After looking at the CPU performance, the next step in MyFeed performance is to look into the proxy. Unfortunately due to CORS I have to use a proxy to allow client side JavaScript to fetch the feeds. There's two sides to the proxy, one is the connection from the app to the proxy, the other is the connection between the proxy and the RSS source.

APP <-- 1 --> PROXY <-- 2 --> RSS SOURCE

Starting with the proxy to RSS source. I have to hope that the RSS source is hosted somewhere stable, which is out of my control. As for the proxy, hosting wise it has a few things going for it.

It's hosted as a Cloudflare Worker, which due to its ephemeral nature only boots and runs the code when a request happens. Luckily it has one of the lowest cold start times of all the public cloud serverless offerings. The other nice thing is it lives in a stable environment. What I mean is it has a fast connection, probably access to 40GbE / 100GbE NICs, and its performance is relatively predictable compared to the range of devices the app side runs on.

The app uses Promise.all() to fetch the feeds concurrently, though the downside is it will wait for all requests to resolve or reject. One slow response could hold up the feed from rendering. To stop this, within the proxy I use a timeout of 1.5 seconds and Promise.race() to race against the fetch the proxy makes. If the timeout wins the Promise will reject and return a 504 Gateway Timeout response to the app, the app will ignore that feed source and continue waiting for the rest to resolve.
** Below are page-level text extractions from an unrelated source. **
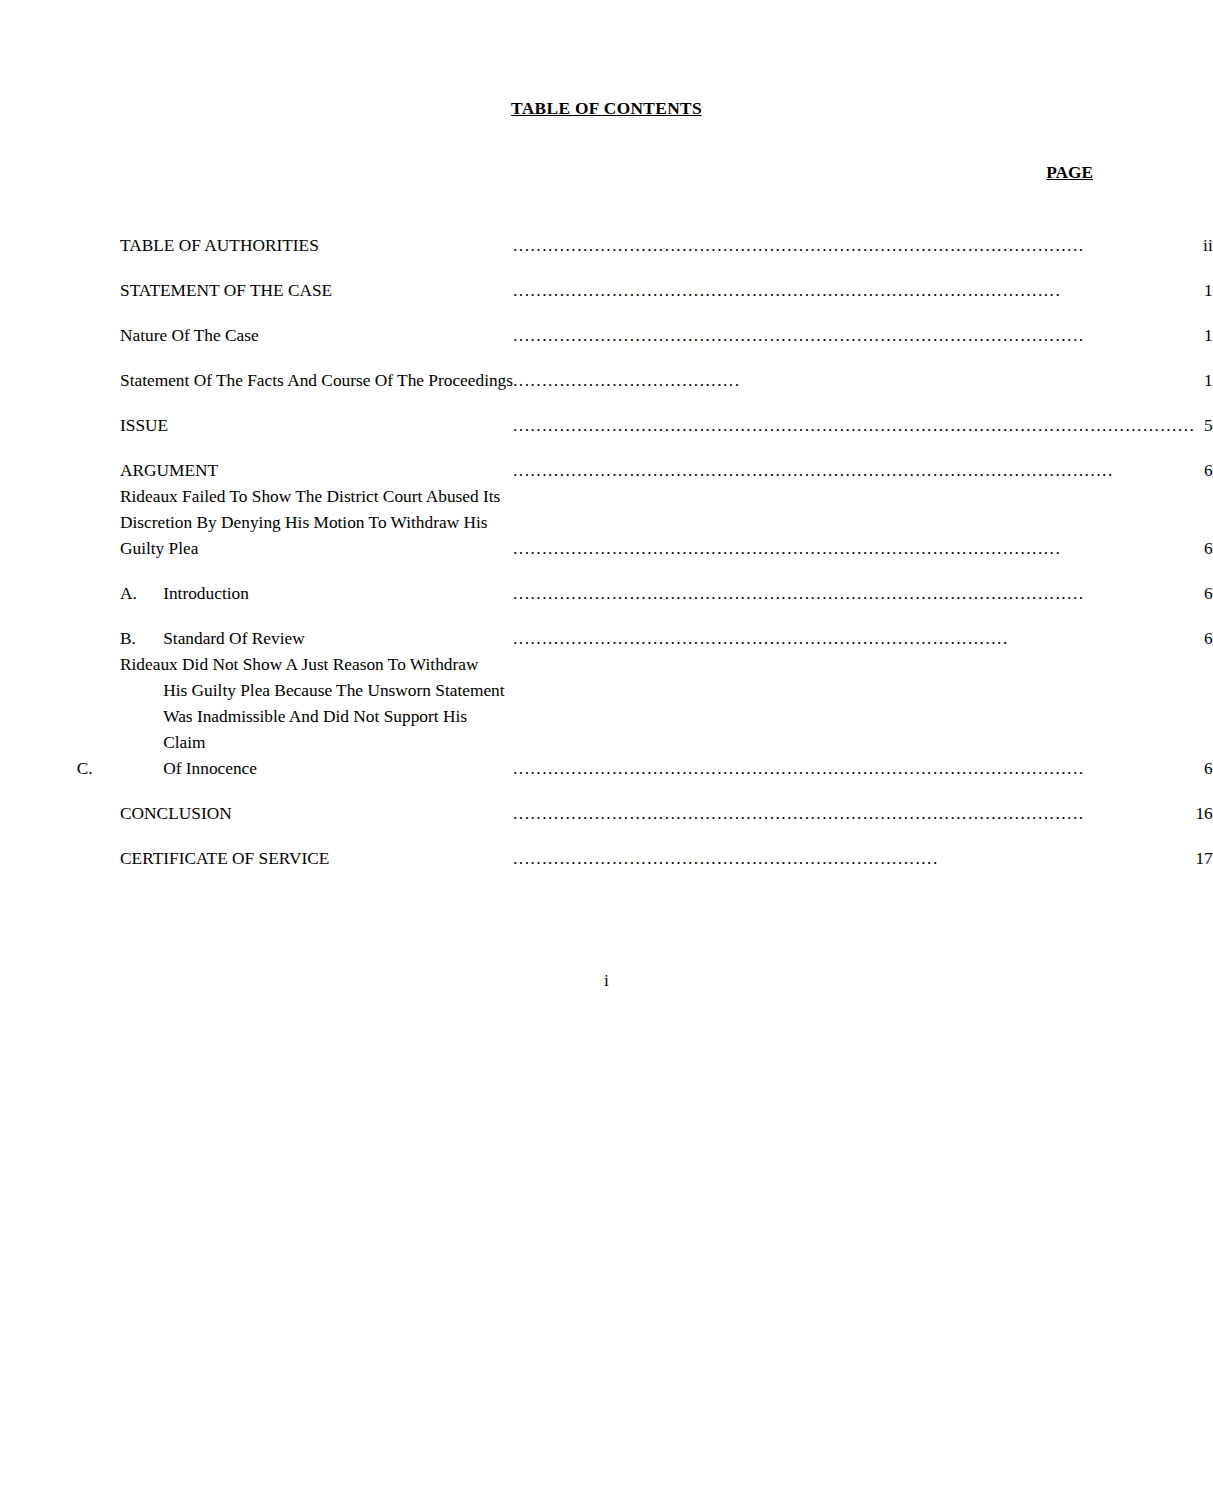TABLE OF CONTENTS
PAGE
| TABLE OF AUTHORITIES | .................................................................................................. | ii |
| STATEMENT OF THE CASE | .............................................................................................. | 1 |
| Nature Of The Case | .................................................................................................. | 1 |
| Statement Of The Facts And Course Of The Proceedings | ....................................... | 1 |
| ISSUE | ..................................................................................................................... | 5 |
| ARGUMENT | ....................................................................................................... | 6 |
| Rideaux Failed To Show The District Court Abused Its Discretion By Denying His Motion To Withdraw His Guilty Plea | .............................................................................................. | 6 |
| A. Introduction | .................................................................................................. | 6 |
| B. Standard Of Review | ..................................................................................... | 6 |
| C. Rideaux Did Not Show A Just Reason To Withdraw His Guilty Plea Because The Unsworn Statement Was Inadmissible And Did Not Support His Claim Of Innocence | .................................................................................................. | 6 |
| CONCLUSION | .................................................................................................. | 16 |
| CERTIFICATE OF SERVICE | ......................................................................... | 17 |
i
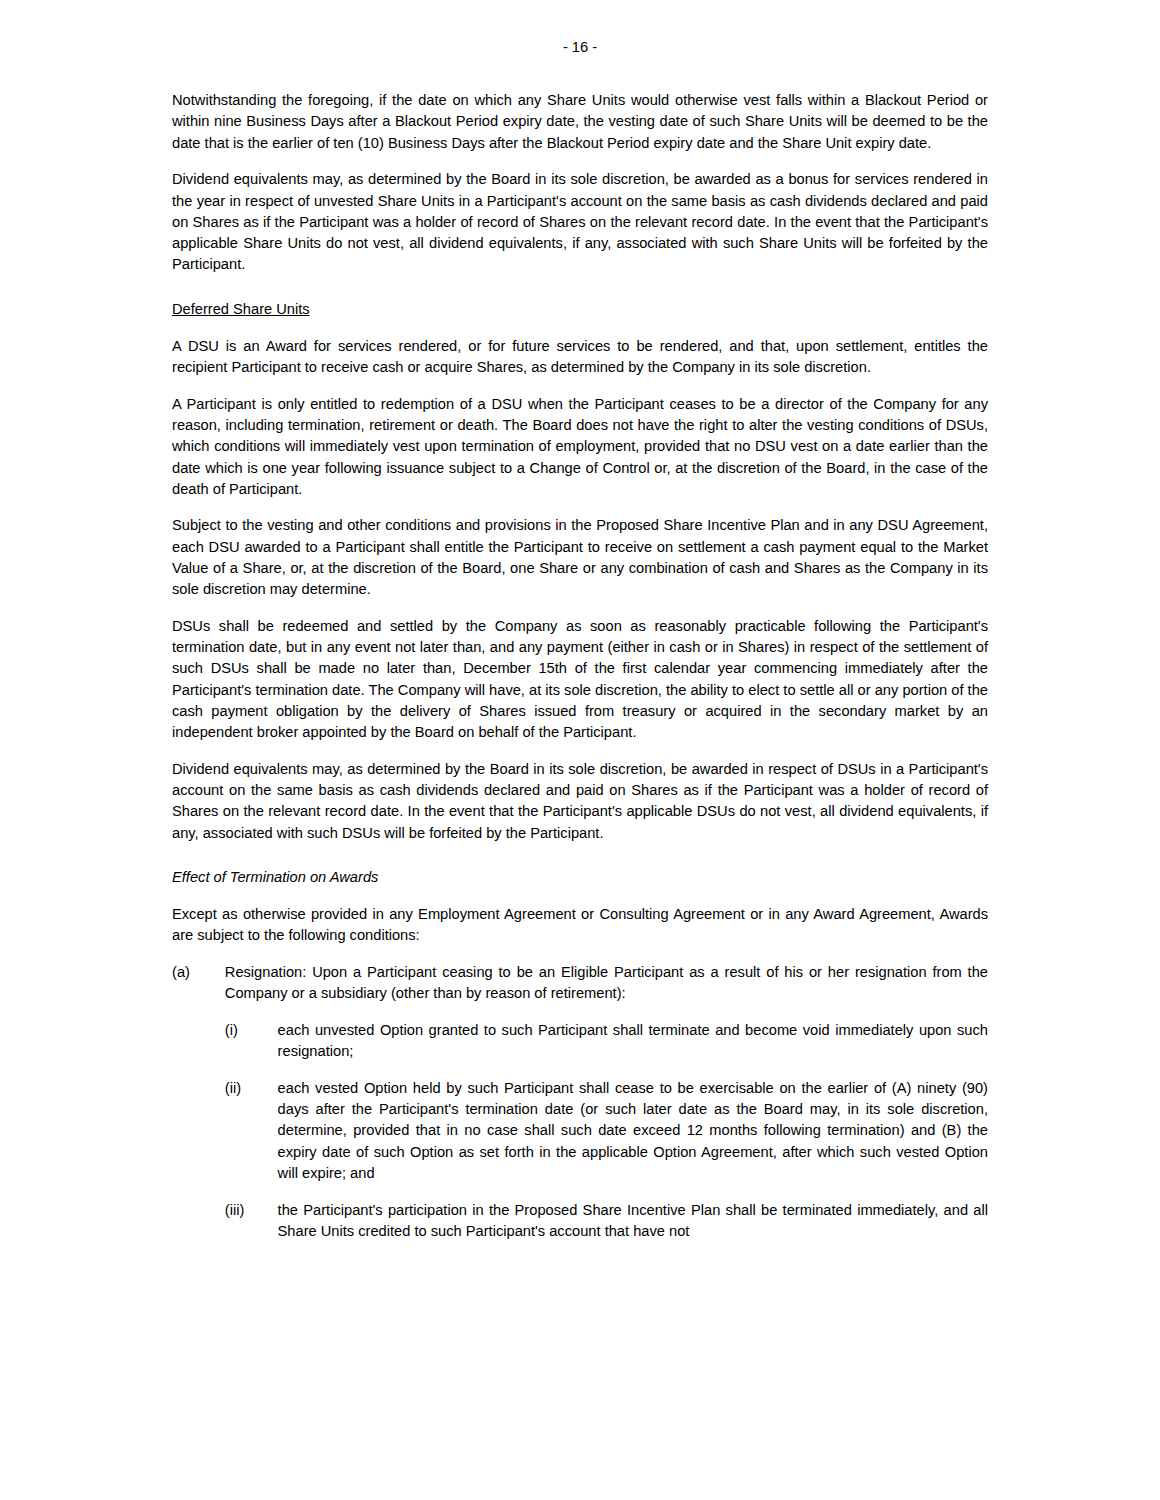- 16 -
Notwithstanding the foregoing, if the date on which any Share Units would otherwise vest falls within a Blackout Period or within nine Business Days after a Blackout Period expiry date, the vesting date of such Share Units will be deemed to be the date that is the earlier of ten (10) Business Days after the Blackout Period expiry date and the Share Unit expiry date.
Dividend equivalents may, as determined by the Board in its sole discretion, be awarded as a bonus for services rendered in the year in respect of unvested Share Units in a Participant's account on the same basis as cash dividends declared and paid on Shares as if the Participant was a holder of record of Shares on the relevant record date. In the event that the Participant's applicable Share Units do not vest, all dividend equivalents, if any, associated with such Share Units will be forfeited by the Participant.
Deferred Share Units
A DSU is an Award for services rendered, or for future services to be rendered, and that, upon settlement, entitles the recipient Participant to receive cash or acquire Shares, as determined by the Company in its sole discretion.
A Participant is only entitled to redemption of a DSU when the Participant ceases to be a director of the Company for any reason, including termination, retirement or death. The Board does not have the right to alter the vesting conditions of DSUs, which conditions will immediately vest upon termination of employment, provided that no DSU vest on a date earlier than the date which is one year following issuance subject to a Change of Control or, at the discretion of the Board, in the case of the death of Participant.
Subject to the vesting and other conditions and provisions in the Proposed Share Incentive Plan and in any DSU Agreement, each DSU awarded to a Participant shall entitle the Participant to receive on settlement a cash payment equal to the Market Value of a Share, or, at the discretion of the Board, one Share or any combination of cash and Shares as the Company in its sole discretion may determine.
DSUs shall be redeemed and settled by the Company as soon as reasonably practicable following the Participant's termination date, but in any event not later than, and any payment (either in cash or in Shares) in respect of the settlement of such DSUs shall be made no later than, December 15th of the first calendar year commencing immediately after the Participant's termination date. The Company will have, at its sole discretion, the ability to elect to settle all or any portion of the cash payment obligation by the delivery of Shares issued from treasury or acquired in the secondary market by an independent broker appointed by the Board on behalf of the Participant.
Dividend equivalents may, as determined by the Board in its sole discretion, be awarded in respect of DSUs in a Participant's account on the same basis as cash dividends declared and paid on Shares as if the Participant was a holder of record of Shares on the relevant record date. In the event that the Participant's applicable DSUs do not vest, all dividend equivalents, if any, associated with such DSUs will be forfeited by the Participant.
Effect of Termination on Awards
Except as otherwise provided in any Employment Agreement or Consulting Agreement or in any Award Agreement, Awards are subject to the following conditions:
(a) Resignation: Upon a Participant ceasing to be an Eligible Participant as a result of his or her resignation from the Company or a subsidiary (other than by reason of retirement):
(i) each unvested Option granted to such Participant shall terminate and become void immediately upon such resignation;
(ii) each vested Option held by such Participant shall cease to be exercisable on the earlier of (A) ninety (90) days after the Participant's termination date (or such later date as the Board may, in its sole discretion, determine, provided that in no case shall such date exceed 12 months following termination) and (B) the expiry date of such Option as set forth in the applicable Option Agreement, after which such vested Option will expire; and
(iii) the Participant's participation in the Proposed Share Incentive Plan shall be terminated immediately, and all Share Units credited to such Participant's account that have not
I haven't added this timeout race to the app itself as it's safer to add to the proxy. Reason is the proxy connection to the sources is more predictable time wise. If I moved the timeout to run on the app it would have to be adjusted based on the app or devices current connection quality. As requests over fibre would be way faster than over 3G, it makes it hard to determine a sensible timeout for different network environments.

Switching focus, measuring the app to proxy side can be done using chrome dev tools. Looking at the size of the network requests there was no difference between transferred and resource size. In other words no compression was being used between the proxy and the app.

To confirm this I added the "Content Encoding" column to dev tools network tab, this usually shows gzip or br (for brotli compression). However only some feed responses were showing br, strange...

Showing the network tab in dev tools before compression

Cloudflare usually handles compressing files that flow through it, but for some reason this wasn't happening for the feed responses. After some digging I found a post explaining that Cloudflare will only compress certain content types.

To fix this I added code to change the content-type in the response to application/xml+rss. This enabled brotli compression and the results were quite striking.

Showing the network tab in dev tools after compression

Results

When fetching a total of 32 RSS feeds.

Before: 3.5 MB of data between app and proxy.

After: 984 kB of data between app and proxy using brotli compression, saving 2.5 MB.

2.5 MB is a huge saving when dealing with mobile networks, I can definitely feel the speed increase generating the feed on mobile.

The code for the CORS proxy is available here. I will continue to work on tuning performance, looking more into the proxy to allow fan out type requests. For example, sending a single request between the app and proxy, and having the proxy fan out to all the feed sources, returning a single response to the app.